▶ [PASSAGE PROVIDED]:
▬▬▬▬▬▬▬▬▬▬

Follicle-stimulating hormone promotes RANK expression on human monocytes

Elevated serum concentrations of follicle-stimulating hormone (FSH) are associated with diminished bone density in women, beginning years before menopause and the decline in estradiol. We hypothesized that FSH promotes development of myeloid cells toward the bone-resorbing osteoclast phenotype. This was tested by isolating peripheral blood mononuclear cells from nine healthy adults, incubating them in the presence of FSH at three different concentrations spanning the physiological range, and then measuring the expression of receptor activator for NF-κB (RANK, a surface marker for osteoclasts) on CD14+ cells by flow cytometry. In the absence of FSH, 3.3 ± 0.5% of the cells expressed high levels of the receptor (RANKhigh). Increasing concentrations of FSH caused a biphasic dose-response, with a maximal (1.5-fold) increase in RANKhigh cells achieved with 50 mIU/ml FSH (P = 0.02). Cytokines that influence development of osteoclasts were also measured in culture supernatants: macrophage colony stimulating factor (M-CSF), osteoprotegerin (OPG) and tumor necrosis factor-α (TNFα) concentrations were not significantly influenced by FSH, whereas RANK-ligand was undetectable. This study supports the concept that the elevated circulating concentrations of FSH during perimenopause may contribute to the increased rate of bone loss by promoting the development of osteoclast precursor cells.

▬▬▬▬▬▬▬▬▬▬

▶ [INFORMATION]:
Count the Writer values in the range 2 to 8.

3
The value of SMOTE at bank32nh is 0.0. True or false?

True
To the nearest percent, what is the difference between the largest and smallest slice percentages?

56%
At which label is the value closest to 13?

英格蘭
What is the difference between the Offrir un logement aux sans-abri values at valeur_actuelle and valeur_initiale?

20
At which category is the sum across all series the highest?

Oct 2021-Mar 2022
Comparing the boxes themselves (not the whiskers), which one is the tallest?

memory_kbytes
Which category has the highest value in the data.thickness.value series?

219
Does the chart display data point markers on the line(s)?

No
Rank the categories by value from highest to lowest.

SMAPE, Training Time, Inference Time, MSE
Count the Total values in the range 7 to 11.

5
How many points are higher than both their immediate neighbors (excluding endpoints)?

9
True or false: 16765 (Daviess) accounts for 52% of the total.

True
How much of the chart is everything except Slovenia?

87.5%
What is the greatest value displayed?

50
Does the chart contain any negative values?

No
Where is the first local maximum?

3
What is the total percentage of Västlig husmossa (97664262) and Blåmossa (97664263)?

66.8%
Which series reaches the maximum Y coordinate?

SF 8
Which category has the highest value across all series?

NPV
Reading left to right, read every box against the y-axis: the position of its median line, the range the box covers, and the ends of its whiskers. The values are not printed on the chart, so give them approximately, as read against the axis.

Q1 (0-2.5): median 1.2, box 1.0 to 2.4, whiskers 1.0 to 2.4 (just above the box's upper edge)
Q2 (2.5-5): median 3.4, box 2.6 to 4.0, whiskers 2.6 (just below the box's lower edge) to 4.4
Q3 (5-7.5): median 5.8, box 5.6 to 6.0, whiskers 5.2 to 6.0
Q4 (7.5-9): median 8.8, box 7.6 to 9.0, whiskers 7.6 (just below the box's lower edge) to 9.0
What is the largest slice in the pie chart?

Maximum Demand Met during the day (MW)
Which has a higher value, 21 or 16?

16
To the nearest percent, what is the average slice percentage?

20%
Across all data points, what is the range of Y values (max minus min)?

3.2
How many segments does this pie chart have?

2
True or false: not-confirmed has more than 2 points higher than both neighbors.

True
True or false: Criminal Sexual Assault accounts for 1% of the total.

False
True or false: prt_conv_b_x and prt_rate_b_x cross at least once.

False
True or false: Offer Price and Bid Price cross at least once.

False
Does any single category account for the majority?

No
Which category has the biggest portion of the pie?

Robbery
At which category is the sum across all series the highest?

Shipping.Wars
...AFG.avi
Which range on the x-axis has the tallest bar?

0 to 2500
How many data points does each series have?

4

▬▬▬▬▬▬▬▬▬▬

▶ [WORK ORDER 1]: From the FSH abstract, list every cytokine that was measured in the culture supernatants.
▶ [WORK ORDER 2]: According to the FSH abstract, what FSH concentration gave the maximal increase in RANKhigh cells?
▶ [WORK ORDER 3]: Say whether each statement agrees with the FSH abstract. Answer yes or no, and quote the deciding words. (a) RANK-ligand was found at low levels in the culture supernatants. (b) RANK expression on CD14+ cells was measured by flow cytometry. (c) FSH significantly raised TNFα concentrations.

▶ [ANSWER AREA 1]: Macrophage colony stimulating factor (M-CSF), osteoprotegerin (OPG), tumor necrosis factor-α (TNFα), RANK-ligand

▶ [ANSWER AREA 2]: 50 mIU/ml FSH, which gave a 1.5-fold increase (P = 0.02).

▶ [ANSWER AREA 3]:
(a) No: "whereas RANK-ligand was undetectable"
(b) Yes: "measuring the expression of receptor activator for NF-κB (RANK, a surface marker for osteoclasts) on CD14+ cells by flow cytometry"
(c) No: "tumor necrosis factor-α (TNFα) concentrations were not significantly influenced by FSH"